Not sure about that. NASA has been using Kineto Tracking Mounts and ROTI (radar-assisted and optical tracking) since 1981. Those systems were developed for the Columbia launch. I find it hard to believe that today's computer-guided cameras would let anything slip out of frame unintentionally.

dylan604 a day ago | parent [-]

Those cameras are for official NASA archives and study of the launch. Those are not for some webcast live stream. Maybe they can piggy back a live stream camera to it for the next one, but they are not going to dedicate one of those mounts for a live stream camera, and I doubt they'd allow for a tap out of the feed.

spookie 2 days ago | parent | prev | next [-]

Hell, you can see it too in the latest F1 movie.

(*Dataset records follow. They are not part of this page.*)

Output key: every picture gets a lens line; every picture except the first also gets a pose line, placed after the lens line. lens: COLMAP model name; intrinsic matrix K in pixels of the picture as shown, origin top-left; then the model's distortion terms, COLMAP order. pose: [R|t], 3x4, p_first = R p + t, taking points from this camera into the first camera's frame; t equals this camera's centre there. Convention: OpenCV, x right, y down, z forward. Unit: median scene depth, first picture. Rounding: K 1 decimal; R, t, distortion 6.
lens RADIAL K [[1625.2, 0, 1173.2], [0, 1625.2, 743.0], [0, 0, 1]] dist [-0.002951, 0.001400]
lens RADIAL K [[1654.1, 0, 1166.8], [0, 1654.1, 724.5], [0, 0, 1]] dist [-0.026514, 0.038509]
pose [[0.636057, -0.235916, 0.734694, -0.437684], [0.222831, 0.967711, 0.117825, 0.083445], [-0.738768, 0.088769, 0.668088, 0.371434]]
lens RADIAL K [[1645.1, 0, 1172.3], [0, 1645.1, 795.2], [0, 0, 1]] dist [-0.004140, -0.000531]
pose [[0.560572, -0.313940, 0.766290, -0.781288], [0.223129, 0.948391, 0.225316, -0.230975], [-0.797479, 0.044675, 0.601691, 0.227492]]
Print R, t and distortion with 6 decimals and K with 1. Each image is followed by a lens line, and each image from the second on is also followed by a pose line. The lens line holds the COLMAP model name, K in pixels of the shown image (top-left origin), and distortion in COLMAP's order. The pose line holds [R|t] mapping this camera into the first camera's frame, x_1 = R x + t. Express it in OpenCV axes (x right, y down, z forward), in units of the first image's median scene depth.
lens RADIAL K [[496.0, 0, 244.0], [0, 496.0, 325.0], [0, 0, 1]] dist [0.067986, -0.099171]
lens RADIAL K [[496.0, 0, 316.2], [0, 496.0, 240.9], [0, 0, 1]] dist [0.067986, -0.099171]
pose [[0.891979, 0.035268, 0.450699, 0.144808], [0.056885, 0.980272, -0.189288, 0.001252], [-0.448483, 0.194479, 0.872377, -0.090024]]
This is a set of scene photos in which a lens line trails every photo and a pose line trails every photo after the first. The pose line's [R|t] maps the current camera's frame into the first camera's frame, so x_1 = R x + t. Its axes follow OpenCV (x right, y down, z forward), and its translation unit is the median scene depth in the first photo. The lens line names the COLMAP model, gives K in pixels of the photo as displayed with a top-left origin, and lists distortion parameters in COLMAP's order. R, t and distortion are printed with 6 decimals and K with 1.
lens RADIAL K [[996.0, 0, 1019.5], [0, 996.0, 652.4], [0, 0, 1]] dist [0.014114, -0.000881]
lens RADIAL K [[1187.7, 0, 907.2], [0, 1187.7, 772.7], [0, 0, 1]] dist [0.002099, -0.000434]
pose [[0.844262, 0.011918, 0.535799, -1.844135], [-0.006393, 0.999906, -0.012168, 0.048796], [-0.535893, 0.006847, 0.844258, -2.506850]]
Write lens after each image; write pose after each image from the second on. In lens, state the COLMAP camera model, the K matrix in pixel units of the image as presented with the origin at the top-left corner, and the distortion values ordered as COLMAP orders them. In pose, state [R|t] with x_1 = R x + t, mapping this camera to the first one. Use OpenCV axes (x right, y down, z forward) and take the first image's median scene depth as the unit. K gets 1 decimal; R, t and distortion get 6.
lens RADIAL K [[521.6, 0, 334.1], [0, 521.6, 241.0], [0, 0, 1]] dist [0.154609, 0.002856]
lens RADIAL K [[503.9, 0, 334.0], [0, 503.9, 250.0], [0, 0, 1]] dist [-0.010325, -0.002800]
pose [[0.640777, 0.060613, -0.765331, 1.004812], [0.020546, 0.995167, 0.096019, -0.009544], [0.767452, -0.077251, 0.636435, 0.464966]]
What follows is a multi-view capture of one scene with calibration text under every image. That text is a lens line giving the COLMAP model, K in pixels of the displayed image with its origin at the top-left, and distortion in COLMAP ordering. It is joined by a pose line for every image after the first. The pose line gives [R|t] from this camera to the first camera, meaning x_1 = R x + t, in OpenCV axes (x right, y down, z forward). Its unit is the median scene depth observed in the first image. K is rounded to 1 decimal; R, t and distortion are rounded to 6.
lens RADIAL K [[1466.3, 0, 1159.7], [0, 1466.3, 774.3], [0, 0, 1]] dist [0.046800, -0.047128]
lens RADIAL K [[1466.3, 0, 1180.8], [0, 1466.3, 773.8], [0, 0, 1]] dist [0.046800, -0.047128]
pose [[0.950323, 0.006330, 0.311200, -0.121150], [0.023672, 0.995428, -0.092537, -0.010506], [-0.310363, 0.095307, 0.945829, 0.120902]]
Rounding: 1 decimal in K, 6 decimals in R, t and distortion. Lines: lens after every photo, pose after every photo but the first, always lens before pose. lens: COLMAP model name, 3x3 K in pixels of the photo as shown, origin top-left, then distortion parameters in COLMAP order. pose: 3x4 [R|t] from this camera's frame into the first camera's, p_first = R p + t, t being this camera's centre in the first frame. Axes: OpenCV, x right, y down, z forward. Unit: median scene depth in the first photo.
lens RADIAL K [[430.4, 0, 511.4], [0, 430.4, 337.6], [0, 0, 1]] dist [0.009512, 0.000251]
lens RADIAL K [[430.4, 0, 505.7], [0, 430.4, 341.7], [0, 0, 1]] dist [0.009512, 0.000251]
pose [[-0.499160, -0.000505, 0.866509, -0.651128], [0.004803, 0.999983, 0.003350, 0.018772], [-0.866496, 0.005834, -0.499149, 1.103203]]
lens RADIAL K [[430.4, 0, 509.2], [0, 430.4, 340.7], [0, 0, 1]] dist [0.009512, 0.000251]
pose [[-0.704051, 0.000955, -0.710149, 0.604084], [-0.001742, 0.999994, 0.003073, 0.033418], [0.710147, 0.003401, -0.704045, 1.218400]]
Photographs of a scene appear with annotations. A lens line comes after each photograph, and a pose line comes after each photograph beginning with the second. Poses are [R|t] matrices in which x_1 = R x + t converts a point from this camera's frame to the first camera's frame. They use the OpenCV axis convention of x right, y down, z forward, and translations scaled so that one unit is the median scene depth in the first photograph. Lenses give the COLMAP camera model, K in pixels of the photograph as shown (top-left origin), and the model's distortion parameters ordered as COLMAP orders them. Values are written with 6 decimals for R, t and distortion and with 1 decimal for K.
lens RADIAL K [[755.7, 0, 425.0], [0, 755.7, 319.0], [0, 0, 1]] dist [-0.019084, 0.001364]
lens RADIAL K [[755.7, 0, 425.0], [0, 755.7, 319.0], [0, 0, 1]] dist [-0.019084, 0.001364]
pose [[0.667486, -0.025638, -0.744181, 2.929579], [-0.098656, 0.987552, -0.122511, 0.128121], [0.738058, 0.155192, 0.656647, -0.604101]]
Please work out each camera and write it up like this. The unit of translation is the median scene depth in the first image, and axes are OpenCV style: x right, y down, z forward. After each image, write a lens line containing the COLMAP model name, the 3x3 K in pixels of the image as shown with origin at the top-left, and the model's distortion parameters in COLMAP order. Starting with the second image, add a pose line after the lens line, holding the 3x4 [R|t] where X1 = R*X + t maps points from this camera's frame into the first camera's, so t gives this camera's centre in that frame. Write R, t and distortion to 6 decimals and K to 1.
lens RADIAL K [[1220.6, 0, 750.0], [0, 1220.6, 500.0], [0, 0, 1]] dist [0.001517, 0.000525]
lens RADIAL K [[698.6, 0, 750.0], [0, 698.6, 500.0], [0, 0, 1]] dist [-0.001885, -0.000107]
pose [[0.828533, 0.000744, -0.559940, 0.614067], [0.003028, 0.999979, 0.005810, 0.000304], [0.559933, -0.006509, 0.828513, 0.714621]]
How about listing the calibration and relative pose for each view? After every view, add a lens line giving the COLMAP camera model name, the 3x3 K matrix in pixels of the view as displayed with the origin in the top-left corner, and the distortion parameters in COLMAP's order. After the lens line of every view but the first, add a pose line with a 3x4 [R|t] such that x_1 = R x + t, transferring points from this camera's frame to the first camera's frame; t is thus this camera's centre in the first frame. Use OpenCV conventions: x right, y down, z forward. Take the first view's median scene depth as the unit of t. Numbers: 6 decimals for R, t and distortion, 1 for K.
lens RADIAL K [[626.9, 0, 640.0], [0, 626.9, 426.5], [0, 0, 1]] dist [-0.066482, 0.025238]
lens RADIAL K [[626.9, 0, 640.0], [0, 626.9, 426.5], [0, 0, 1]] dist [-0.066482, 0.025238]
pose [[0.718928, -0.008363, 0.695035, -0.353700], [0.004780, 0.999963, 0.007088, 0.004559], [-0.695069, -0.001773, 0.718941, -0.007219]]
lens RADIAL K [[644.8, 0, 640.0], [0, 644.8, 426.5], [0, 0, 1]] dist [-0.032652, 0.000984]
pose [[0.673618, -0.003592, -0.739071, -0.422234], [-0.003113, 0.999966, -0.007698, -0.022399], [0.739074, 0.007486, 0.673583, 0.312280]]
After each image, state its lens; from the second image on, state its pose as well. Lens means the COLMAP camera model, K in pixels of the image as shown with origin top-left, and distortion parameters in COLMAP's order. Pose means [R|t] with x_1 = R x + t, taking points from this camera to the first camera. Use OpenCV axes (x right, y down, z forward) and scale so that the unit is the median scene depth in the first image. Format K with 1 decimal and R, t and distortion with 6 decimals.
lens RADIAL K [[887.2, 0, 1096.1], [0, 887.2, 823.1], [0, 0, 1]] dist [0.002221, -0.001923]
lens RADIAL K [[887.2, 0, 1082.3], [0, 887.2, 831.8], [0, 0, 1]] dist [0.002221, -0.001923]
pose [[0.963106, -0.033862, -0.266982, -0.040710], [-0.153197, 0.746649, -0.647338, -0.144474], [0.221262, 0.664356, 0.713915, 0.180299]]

Shots in which the base plate was taken from live footage (crews trained in filming the sport) are stable and show all the action. Shots from Hollywood camera crews can barely keep up.

One may say this is a bad comparison point, and that it was an artistic choice, but I call bullshit on that. So much of the movie was based upon live footage that the ones that didn't just look amateurish.

And yet, both crews are professionals. It is difficult to film these things well.

dylan604 a day ago | parent [-]

Unless you have a really cheap production budget, there are multiple races with each race day being preceded by practice times and qualifiers. There's plenty of time to point a lens and get a feel for the tracking speed. It's not like there's a NASA launch weekly/monthly/annually. So yeah, I'm leaning on just an out of sync crew way more than this "anticipating a bad thing happening" theory

randomNumber7 a day ago | parent | prev [-]

The probability that they accidentially missed the booster separation is very low. There is also a clear incentive to cut away in case it fails.

dylan604 a day ago | parent [-]

I don't understand the logic people are using to keep repeating this. It's just yet another example of how ideas fester and spread on the internet.

randomNumber7 18 hours ago | parent [-]

No problem. I can explain it to you.

> The probability that they accidentially missed the booster separation is very low. > There is also a clear incentive to cut away in case it fails.

This is called the "premise" in logic.

"It follows that it is very likely the cut was intentional"

This is the conclusion.

All logical sound arguments are structured like this (otherwise you can come up with any conclusion).

> It's just yet another example of how ideas fester and spread on the internet.

And this is a conclusion without premise.

dylan604 18 hours ago | parent [-]

You're proposing a conspiratorial level intent instead of the much easier and more likely operators not as good at their job as hoped. Occam's razor would suggest you are wrong.

Your premise is no better than Qanon premises that a pizza place had a torture chamber dungeon. Your premise is no better than an interstellar hung of rock floating through the solar system was an spaceship. Your premise is just made up out of thin air with no proof whatsoever.